In terms of religion, the 2016 census indicated that Catholicism was the most common religion (with 1,410 of 2,366 indicating that they were Catholic). There are two Roman Catholic churches in the town. It also has one of the highest proportions of Muslims in Ireland, representing approximately 23% of the town's population as of the 2016 census. Ballyhaunis is home to Ireland's first purpose-built mosque, the first mosque in Ireland outside Dublin.

==Media==
MidWest Radio is based at Ballyhaunis, and is a local radio station for Counties Mayo, Galway, Roscommon, Sligo and Leitrim.

Annagh Magazine is an annual publication that appears each December, containing material of local interest.
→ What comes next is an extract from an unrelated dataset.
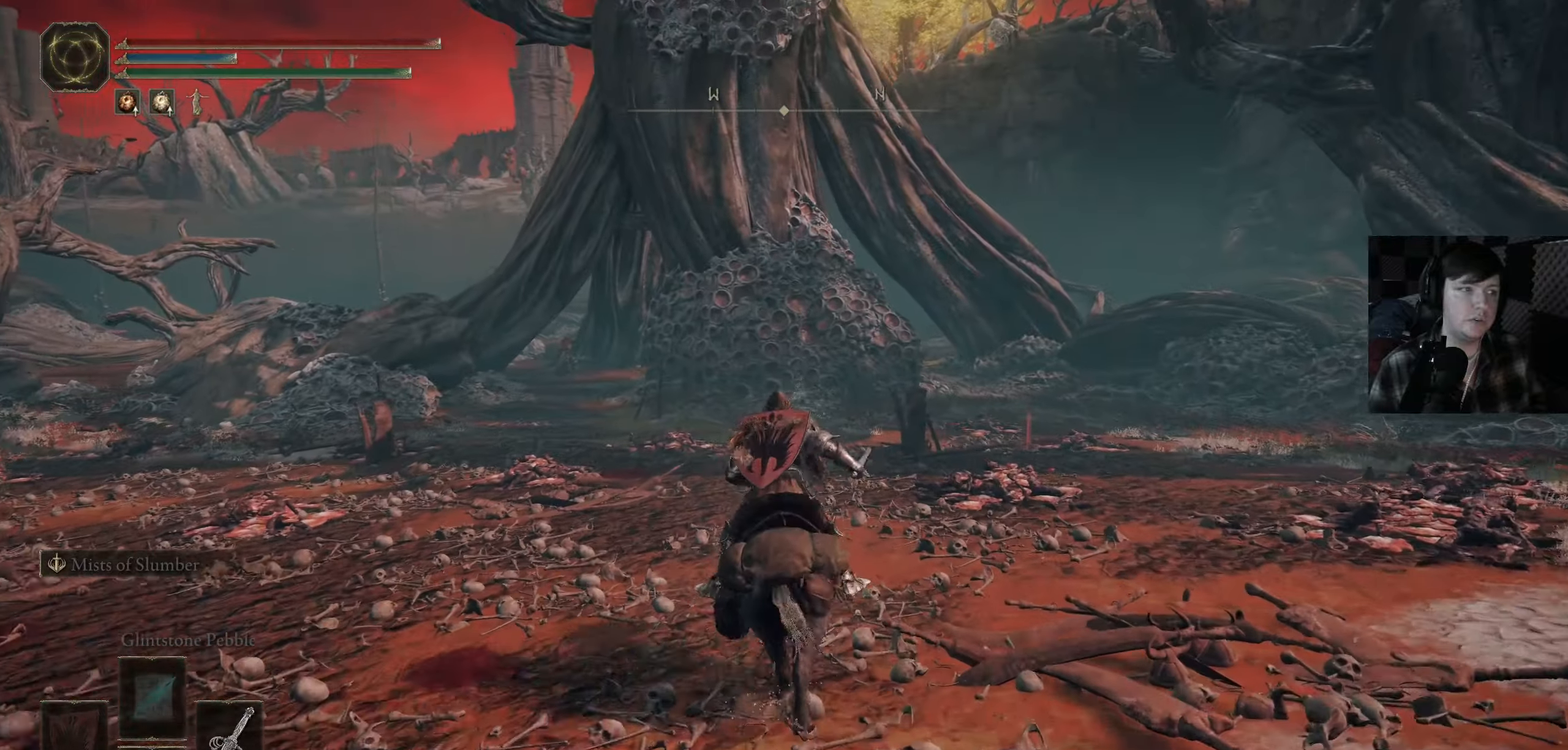
{"buttons": [], "left_stick": "up-left", "right_stick": "center", "events": [[366, "left_stick", "up-left"], [416, "B", "up"]]}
It was established by Ballyhaunis Junior Chamber in 1977, and named after the local parish. The first edition was published at Christmas 1978. It includes articles about local events over the past year, as well as contributions covering Ballyhaunis history and culture.

==Education==
The town has a single primary school and secondary school; the co-educational primary school was formed by the merging of the town's original two primary schools, St Mary's Boys' National School and St Joseph's Girls' National School, to form Scoil Iosa National School. Ballyhaunis Community School, as was the case with a lot of community schools, was based on the merging of three schools that previously existed independently, St. Joseph's Convent Secondary School, Ballyhaunis Vocational School, and St. Patrick's College; the school first opened in September 1977.

==Transport==
===Bus===
The town is connected by Expressway bus route 64 which serves Galway and Derry via Sligo.

===Rail===
The area is served by Ballyhaunis railway station, a station on the Dublin–Westport rail service. The station opened on 1 October 1861, and its 150th anniversary was celebrated by a Ballyhaunis Railway Station-themed edition of the local Annagh Magazine in 2011.

==Sports==
Ballyhaunis GAA is the main sporting team in the town, fielding teams in both Gaelic football and hurling. Other sports played in Ballyhaunis include rugby, boxing, cricket, and soccer, and the town has three GAA pitches, two football pitches, two rugby pitches, a football astro pitch, a football and basketball court and a cricket training pitch.

==Twin towns==
Ballyhaunis is twinned with:

- Guilers, France (1984)

== Notable people ==
- Jack Coyne – Gaelic footballer on the Mayo county football team
- Charles Dillon – buried in the Friary with many of his ancestors. The Dillon family were Normans who developed the town from the 1200s.
- Seán Flanagan – Gaelic footballer, politician and government Minister.
- Jim Higgins – Senator, TD and Member of the European Parliament.
- Keith Higgins – full back on the senior Mayo county football team
- Anthony Jordan – author and biographer.
- Bill Naughton – playwright; wrote Alfie (1963), the basis of two film adaptations.
- Pamela Uba – Miss Ireland contest winner in 2021.